Remembering the “labor” in Labor Day

September 1st, 2006 by Julie Ferguson

In all the long weekend holiday plans and back-to-school activities, the true meaning and the origin of Labor Day can be lost in the shuffle. The holiday celebrated on the first Monday in September “… is a creation of the labor movement and is dedicated to the social and economic achievements of American workers. It constitutes a yearly national tribute to the contributions workers have made to the strength, prosperity, and well-being of our country.” You can read more about the struggles and history that led to the first Labor Day at the Department of Labor site.
What’s the pulse of the American worker today as we head into Labor Day? The New York Times reports that three polls find workers sensing deep pessimism. Most survey respondents indicated that wages are not keeping up with inflation and that conditions are worse than they were a generation ago.

“The nonpartisan Pew center, said, “The public thinks that workers were better off a generation ago than they are now on every key dimension of worker life — be it wages, benefits, retirement plans, on-the-job stress, the loyalty they are shown by employers or the need to regularly upgrade work skills.”

In a poll of 803 registered voters commissioned by the A.F.L.-C.I.O., Peter D. Hart Research found that 55 percent said their incomes were not keeping up with inflation, 33 percent said their incomes were keeping even and 9 percent said their incomes were outpacing inflation.”

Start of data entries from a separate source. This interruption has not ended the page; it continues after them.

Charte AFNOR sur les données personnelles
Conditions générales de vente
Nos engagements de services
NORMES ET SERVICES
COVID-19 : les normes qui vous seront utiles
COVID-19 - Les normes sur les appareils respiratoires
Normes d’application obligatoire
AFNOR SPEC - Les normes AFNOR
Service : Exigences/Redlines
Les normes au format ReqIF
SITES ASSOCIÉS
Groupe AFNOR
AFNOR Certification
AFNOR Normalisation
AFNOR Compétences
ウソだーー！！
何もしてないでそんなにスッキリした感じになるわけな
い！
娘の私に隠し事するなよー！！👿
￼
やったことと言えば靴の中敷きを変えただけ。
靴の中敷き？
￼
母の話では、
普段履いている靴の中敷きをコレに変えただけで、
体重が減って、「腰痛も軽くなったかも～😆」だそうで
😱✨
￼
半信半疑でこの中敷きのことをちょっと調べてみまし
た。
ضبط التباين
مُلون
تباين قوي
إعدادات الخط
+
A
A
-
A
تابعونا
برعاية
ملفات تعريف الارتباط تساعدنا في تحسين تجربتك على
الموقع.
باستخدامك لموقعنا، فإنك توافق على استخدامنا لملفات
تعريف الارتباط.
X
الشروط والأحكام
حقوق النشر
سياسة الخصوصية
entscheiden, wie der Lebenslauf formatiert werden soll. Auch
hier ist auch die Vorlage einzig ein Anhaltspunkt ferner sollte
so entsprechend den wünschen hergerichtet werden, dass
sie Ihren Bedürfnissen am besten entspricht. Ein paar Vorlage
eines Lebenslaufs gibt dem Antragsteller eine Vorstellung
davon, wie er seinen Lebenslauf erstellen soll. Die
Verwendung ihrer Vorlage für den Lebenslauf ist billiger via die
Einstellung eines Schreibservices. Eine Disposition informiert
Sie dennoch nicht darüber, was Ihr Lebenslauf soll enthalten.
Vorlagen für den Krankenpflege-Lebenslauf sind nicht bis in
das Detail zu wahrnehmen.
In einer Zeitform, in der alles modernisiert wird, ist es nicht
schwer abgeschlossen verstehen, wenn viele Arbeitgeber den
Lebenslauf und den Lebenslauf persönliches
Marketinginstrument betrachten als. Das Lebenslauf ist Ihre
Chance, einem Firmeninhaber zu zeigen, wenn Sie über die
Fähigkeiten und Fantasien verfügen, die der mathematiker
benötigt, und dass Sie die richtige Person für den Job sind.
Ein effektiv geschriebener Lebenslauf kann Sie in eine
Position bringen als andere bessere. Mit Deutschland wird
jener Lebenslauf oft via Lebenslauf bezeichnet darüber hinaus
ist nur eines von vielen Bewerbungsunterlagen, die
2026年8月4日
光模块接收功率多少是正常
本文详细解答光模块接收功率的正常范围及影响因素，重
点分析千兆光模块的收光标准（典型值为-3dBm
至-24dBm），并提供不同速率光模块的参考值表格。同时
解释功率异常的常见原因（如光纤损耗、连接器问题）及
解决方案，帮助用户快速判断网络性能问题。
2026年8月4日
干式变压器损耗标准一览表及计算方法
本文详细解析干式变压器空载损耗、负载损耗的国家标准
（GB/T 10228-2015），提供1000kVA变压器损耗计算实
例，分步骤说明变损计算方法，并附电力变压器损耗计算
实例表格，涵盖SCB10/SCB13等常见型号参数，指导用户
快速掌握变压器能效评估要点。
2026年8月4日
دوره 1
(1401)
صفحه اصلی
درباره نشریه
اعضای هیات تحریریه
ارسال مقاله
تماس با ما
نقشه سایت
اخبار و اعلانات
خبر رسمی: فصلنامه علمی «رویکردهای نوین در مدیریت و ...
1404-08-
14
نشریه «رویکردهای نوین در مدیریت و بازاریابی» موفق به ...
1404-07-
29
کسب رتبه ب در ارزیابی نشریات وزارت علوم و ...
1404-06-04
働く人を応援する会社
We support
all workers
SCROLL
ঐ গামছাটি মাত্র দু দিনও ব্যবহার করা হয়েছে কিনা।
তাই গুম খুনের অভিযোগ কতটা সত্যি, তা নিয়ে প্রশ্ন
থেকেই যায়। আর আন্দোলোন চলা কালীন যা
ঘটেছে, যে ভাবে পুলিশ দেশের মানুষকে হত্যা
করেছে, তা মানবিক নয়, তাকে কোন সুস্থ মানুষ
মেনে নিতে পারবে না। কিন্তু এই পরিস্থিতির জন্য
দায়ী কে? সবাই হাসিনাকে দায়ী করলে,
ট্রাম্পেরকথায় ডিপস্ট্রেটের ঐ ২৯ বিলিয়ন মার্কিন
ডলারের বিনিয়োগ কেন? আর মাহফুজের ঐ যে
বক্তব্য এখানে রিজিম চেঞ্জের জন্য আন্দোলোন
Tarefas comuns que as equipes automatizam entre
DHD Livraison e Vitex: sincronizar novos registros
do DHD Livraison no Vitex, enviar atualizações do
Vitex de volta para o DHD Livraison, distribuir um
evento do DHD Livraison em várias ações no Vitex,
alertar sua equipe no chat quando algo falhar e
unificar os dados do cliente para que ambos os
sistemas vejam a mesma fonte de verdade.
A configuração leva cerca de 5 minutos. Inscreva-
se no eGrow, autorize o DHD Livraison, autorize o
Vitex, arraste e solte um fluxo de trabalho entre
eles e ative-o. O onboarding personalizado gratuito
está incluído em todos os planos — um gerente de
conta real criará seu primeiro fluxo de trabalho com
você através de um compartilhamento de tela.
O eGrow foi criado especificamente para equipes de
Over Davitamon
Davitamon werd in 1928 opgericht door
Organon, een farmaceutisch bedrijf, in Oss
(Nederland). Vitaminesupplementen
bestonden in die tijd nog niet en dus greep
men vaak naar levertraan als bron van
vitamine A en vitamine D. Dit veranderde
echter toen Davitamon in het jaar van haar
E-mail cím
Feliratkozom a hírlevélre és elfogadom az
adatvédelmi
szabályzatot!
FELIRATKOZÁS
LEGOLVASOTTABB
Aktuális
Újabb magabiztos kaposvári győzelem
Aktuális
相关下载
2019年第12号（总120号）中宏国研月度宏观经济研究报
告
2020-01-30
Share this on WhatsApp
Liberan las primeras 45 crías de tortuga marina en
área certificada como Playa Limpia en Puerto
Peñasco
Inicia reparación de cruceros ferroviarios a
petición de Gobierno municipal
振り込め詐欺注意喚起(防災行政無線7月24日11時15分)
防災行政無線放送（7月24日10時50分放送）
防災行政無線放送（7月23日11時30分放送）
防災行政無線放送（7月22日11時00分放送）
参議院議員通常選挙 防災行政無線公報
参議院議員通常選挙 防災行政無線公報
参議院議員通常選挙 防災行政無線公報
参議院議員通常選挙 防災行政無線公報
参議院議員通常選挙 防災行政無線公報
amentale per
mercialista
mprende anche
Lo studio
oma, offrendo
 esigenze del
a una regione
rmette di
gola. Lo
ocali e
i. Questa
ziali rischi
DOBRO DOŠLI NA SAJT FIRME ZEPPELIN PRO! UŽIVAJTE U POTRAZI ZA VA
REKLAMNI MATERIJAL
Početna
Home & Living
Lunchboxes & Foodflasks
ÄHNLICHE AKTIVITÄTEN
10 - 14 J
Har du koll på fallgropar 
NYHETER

With jobs being offshored, outsourced, and downsized, and with technology changing the very nature of how and where we work, it is an unsettling time for many.
Between now and Monday, there may not be a lot employers can do to tackle that deep-seated pessimism, but we think there are some simple things that employers can do to commemorate the holiday, even with the day fast upon us: recommit to providing a safe workplace. Take the time to thank your employees and let them know you value them. We think Labor Day might be a good time of year to issue bonuses, raises, and recognition programs.
A look back – tributes to the American worker
To commemorate Labor Day in the true spirit in which it was meant, we’ve gathered some links to a variety of sites that pay tribute to the American worker.
Labor Arts – a virtual museum that gathers, identifies, and displays historic images of working people and their organizations. The site states that its mission is “to present powerful images that help us understand the past and present lives of working people.”
The Quiet Sickness is a dramatic photo essay by Earl Dotter chronicling hazardous work in America.
Lost Labor – Images of Vanished American Workers 1900-1980 – a selection of 155 photographs excerpted from a collection of more than 1100 company histories, pamphlets, and technical brochures documenting America’s business and corporate industrial history.
Austin at Work is a fascinating site that uses historic images to show the changing nature of work over the ages.
Public History Resource center“From the family in a tenement toiling over piecework to the farmer caring for his crops to the white collar crowds jamming the subway, the images, both textual and visual, and the experiences of work, both paid and unpaid, pervade the human experience and thus our history as well.” This page features links to other sites that tell the story of the American worker.